AF doesn’t get a lot of press generally, because it’s not a symptom that people can easily turn their heads around. Understanding the peaks and valleys on an EKG readout needs a bit of advanced knowledge unless you have a physician nice enough to put the process in easy terms.
That kind of sets us up for failure, though, because sometimes we ignore risks of things we don’t always understand. And those who have developed AF as a result of heart disease or damage can tell you that there is no cure, just treatment.

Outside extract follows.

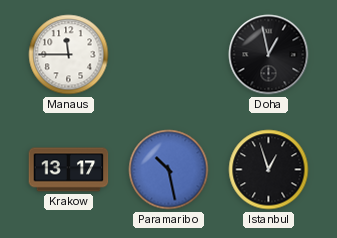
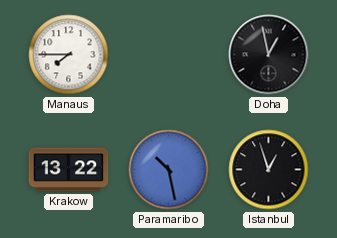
Manaus: 11:45 -> 7:45
Krakow: 13:17 -> 13:22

Because this condition is so preventable, it is worth knowing (and sticking to) some general guidelines, which we have outlined before, but this is yet one more reason.
- Don’t smoke.
- Limit your alcohol or eliminate it completely
- Eat your colors- avoid beige or white food.
- Exercise regularly, even if it’s just light-duty walking or lifting cans of beans while watching the evening news
- Have your blood pressure checked regularly, and if it’s high, get it under control. This is one of the easiest parts of prevention because tools are everywhere to do this naturally.
- Get your Cholesterol in the right balance- minimize LDL because that is what directly contributes to Coronary Artery Disease
If you already have AF as a result of injury or disease, your options are something you can only discuss with your doctor, as some treatments inherently come with some risk of stroke and other complications.
However, getting the above rules committed to your daily life will go a long way in minimizing the damage that AF can cause.